_Work item:_
Look through the entries that follow and return each line that has the string "tail".

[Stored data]

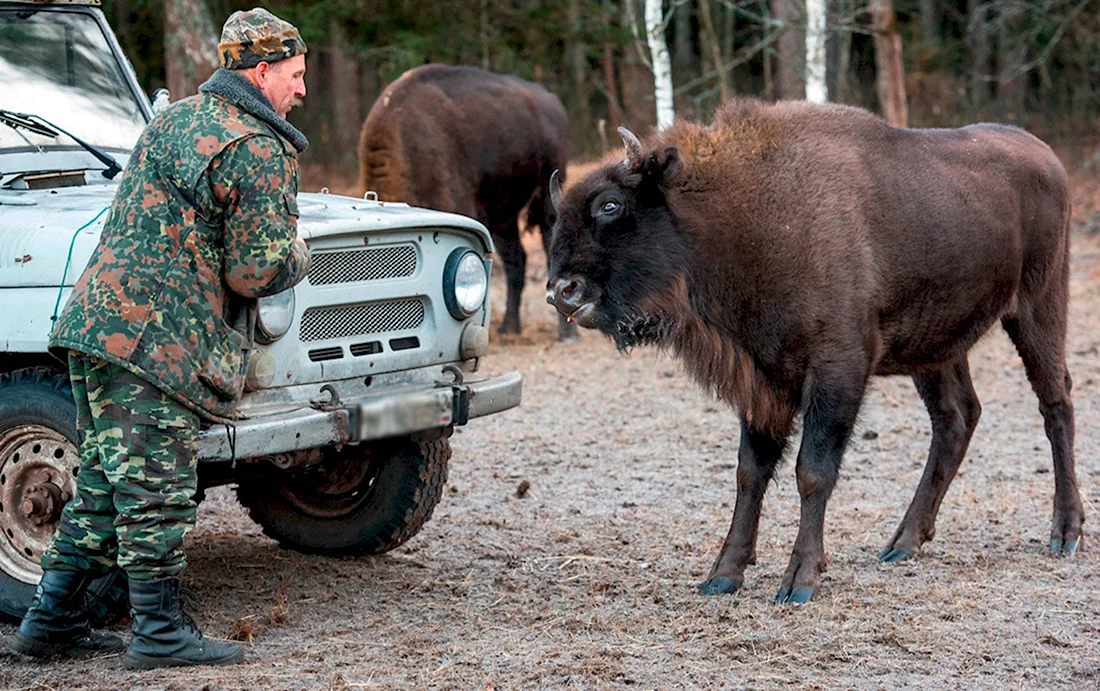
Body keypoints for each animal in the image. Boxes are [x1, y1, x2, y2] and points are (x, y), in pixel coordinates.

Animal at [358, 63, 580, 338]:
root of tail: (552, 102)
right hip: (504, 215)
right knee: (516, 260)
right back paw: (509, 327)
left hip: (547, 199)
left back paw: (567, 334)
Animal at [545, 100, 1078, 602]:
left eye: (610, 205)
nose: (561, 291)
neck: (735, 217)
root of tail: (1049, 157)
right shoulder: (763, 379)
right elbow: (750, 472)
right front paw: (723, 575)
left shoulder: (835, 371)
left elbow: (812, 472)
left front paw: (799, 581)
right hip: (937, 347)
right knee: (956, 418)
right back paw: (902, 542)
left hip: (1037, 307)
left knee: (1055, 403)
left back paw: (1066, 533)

==

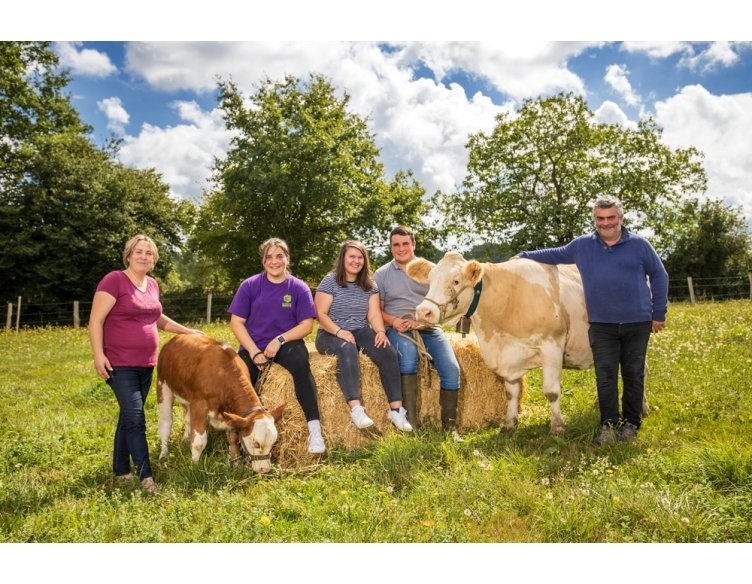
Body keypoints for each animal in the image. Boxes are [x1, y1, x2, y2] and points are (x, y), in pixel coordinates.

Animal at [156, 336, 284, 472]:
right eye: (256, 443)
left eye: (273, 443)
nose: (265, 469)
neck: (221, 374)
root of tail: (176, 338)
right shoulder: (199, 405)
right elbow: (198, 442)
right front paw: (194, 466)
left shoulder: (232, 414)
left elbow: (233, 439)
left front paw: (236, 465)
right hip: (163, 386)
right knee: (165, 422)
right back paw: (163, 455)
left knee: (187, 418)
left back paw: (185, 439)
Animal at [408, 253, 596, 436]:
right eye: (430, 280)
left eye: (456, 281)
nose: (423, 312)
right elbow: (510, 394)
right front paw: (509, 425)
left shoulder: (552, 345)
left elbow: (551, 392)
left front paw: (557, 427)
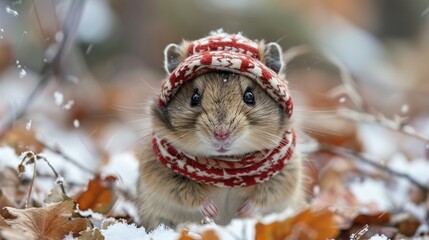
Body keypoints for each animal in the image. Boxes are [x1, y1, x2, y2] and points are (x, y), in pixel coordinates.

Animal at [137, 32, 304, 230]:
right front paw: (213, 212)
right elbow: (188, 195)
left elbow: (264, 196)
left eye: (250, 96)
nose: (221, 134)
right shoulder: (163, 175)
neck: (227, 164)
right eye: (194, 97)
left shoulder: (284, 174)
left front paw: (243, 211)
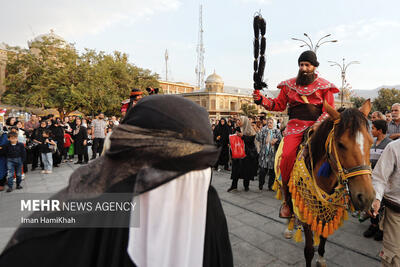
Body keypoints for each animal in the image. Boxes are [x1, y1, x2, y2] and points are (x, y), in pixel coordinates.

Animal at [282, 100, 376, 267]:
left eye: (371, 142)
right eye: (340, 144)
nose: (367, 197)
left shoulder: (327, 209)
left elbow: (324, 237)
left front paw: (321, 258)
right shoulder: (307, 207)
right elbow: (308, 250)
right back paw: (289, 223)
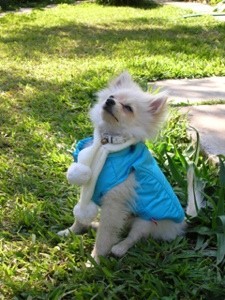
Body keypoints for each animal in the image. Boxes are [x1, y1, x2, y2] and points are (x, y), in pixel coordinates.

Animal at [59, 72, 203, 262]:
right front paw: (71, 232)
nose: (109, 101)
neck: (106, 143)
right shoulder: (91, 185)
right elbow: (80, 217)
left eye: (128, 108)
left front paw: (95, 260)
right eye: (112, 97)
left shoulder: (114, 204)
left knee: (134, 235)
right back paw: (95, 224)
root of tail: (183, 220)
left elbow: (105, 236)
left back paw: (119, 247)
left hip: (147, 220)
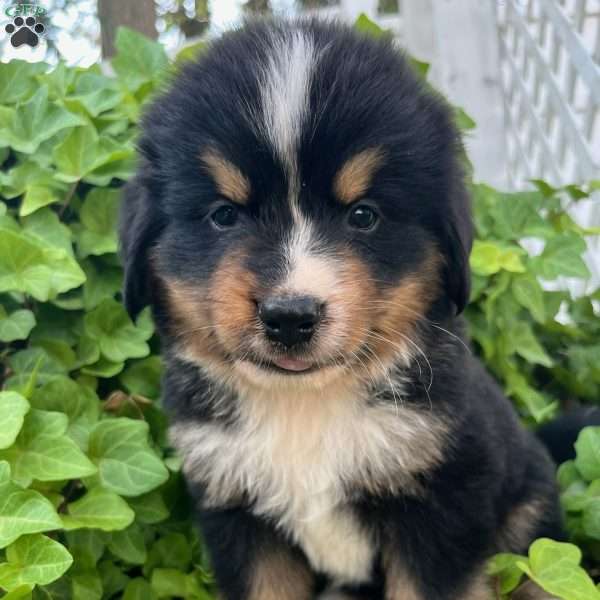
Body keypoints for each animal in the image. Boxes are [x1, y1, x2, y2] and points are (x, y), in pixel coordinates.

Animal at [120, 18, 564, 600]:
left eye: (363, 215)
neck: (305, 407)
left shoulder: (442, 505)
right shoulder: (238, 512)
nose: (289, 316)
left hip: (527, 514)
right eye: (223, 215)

_Solution to the exercise:_
root of tail: (552, 102)
root of tail: (1049, 157)
root of tail: (176, 338)
root of tail: (183, 220)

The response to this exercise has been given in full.